C'est en un sens un aspect de la mentalité bobo: mettons la femme au travail, formons un petit couple tendre qui évite les soucis, faisons un ou deux enfants, vivons nature, aimons les voyages dans le monde, disons aux autres de faire pareil (égalité des chances et un peu de solidarité) et nous serons heureux, c'est pas plus compliqué que ça.

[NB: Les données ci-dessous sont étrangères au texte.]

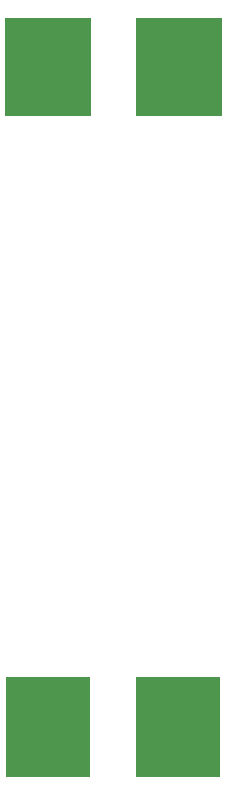
<source format=gbr>
G04 EAGLE Gerber RS-274X export*
G75*
%MOMM*%
%FSLAX34Y34*%
%LPD*%
%INSolderpaste Bottom*%
%IPPOS*%
%AMOC8*
5,1,8,0,0,1.08239X$1,22.5*%
G01*
%ADD10R,7.100000X8.450000*%
%ADD11R,7.239000X8.255000*%


D10*
X255000Y56250D03*
X145000Y56250D03*
D11*
X144755Y615035D03*
X255245Y615035D03*
M02*

</source>
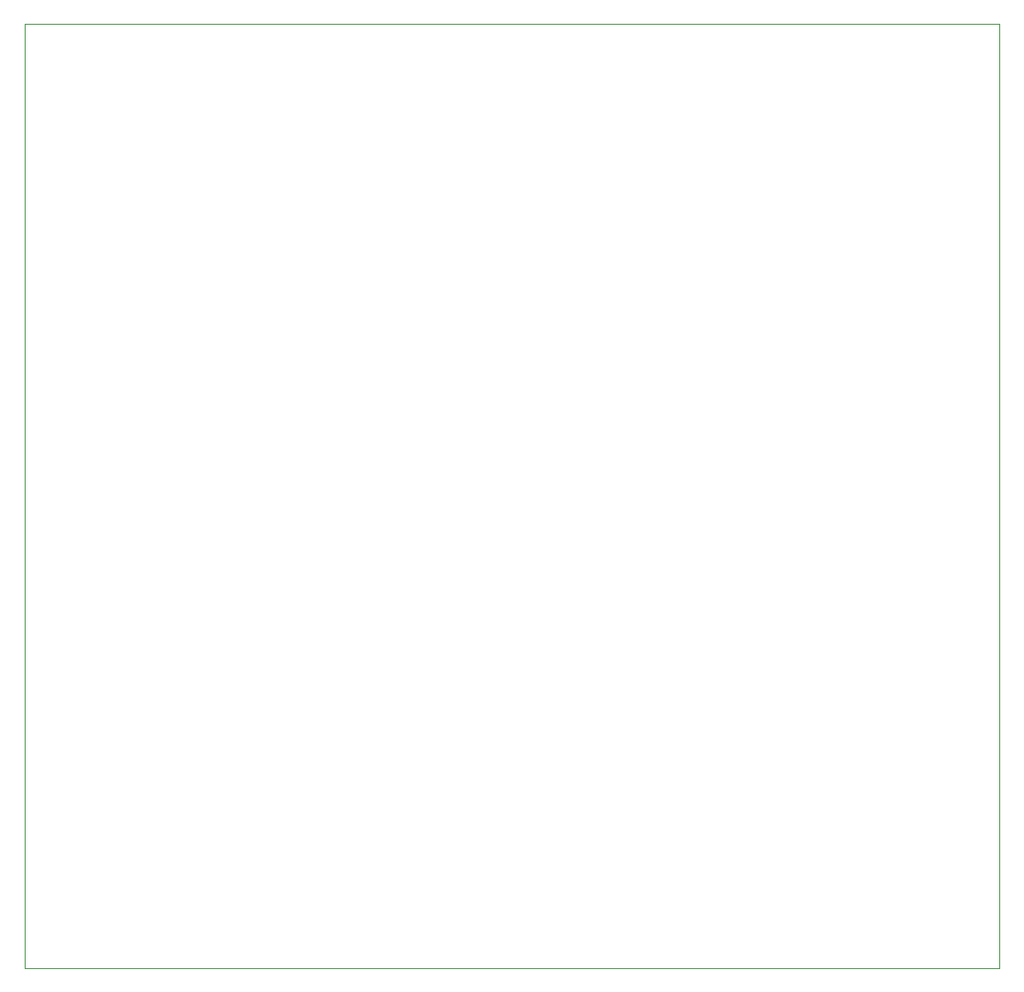
<source format=gbr>
%TF.GenerationSoftware,KiCad,Pcbnew,6.0.4-1.fc35*%
%TF.CreationDate,2022-04-09T22:12:28+01:00*%
%TF.ProjectId,DevBoard,44657642-6f61-4726-942e-6b696361645f,rev?*%
%TF.SameCoordinates,Original*%
%TF.FileFunction,Profile,NP*%
%FSLAX46Y46*%
G04 Gerber Fmt 4.6, Leading zero omitted, Abs format (unit mm)*
G04 Created by KiCad (PCBNEW 6.0.4-1.fc35) date 2022-04-09 22:12:28*
%MOMM*%
%LPD*%
G01*
G04 APERTURE LIST*
%TA.AperFunction,Profile*%
%ADD10C,0.100000*%
%TD*%
G04 APERTURE END LIST*
D10*
X136906000Y-61468000D02*
X230396000Y-61468000D01*
X230396000Y-61468000D02*
X230396000Y-152000000D01*
X230396000Y-152000000D02*
X136906000Y-152000000D01*
X136906000Y-152000000D02*
X136906000Y-61468000D01*
M02*

</source>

Mais c'est une illusion infantile, comme disent les auteurs cités très justement, "illusion d' une coïncidence avec soi-même", qui nie la réalité de la condition humaine qui est d'être en perpétuelle tension, empétrée dans les conséquences du péché originel, prise entre des désirs puissants et contradictoire, obligée de renoncer, de murir, de passer par du tragique; et qui a besoin d' un salut.
Pensons à ANOUILH, à Antigone, à BECKETT et à d'autres de ses personnages: tous ils cherchent avidement le bonheur et tous ils rencontrent sur leur route un obstacle; ils ne peuvent plus être heureux dans la compromission, la vie les oblige à un certain héroïsme ou à une lâcheté qui les conduirait à un bonheur coupable et gâché, ils ne peuvent pas ne pas choisir la voie d' un certain héroïsme, et essayer de retrouver une nouvelle voie vers le bonheur dans cette ligne.
Les vieux Grecs avaient compris plus de choses que nos modernes décadents avec leur tragique...génial écho païen de la réalité de la condition humaine après le péché originel.
Merci à Messsieurs BASTIèRE ET TAILLANDIER de nous le rappeler.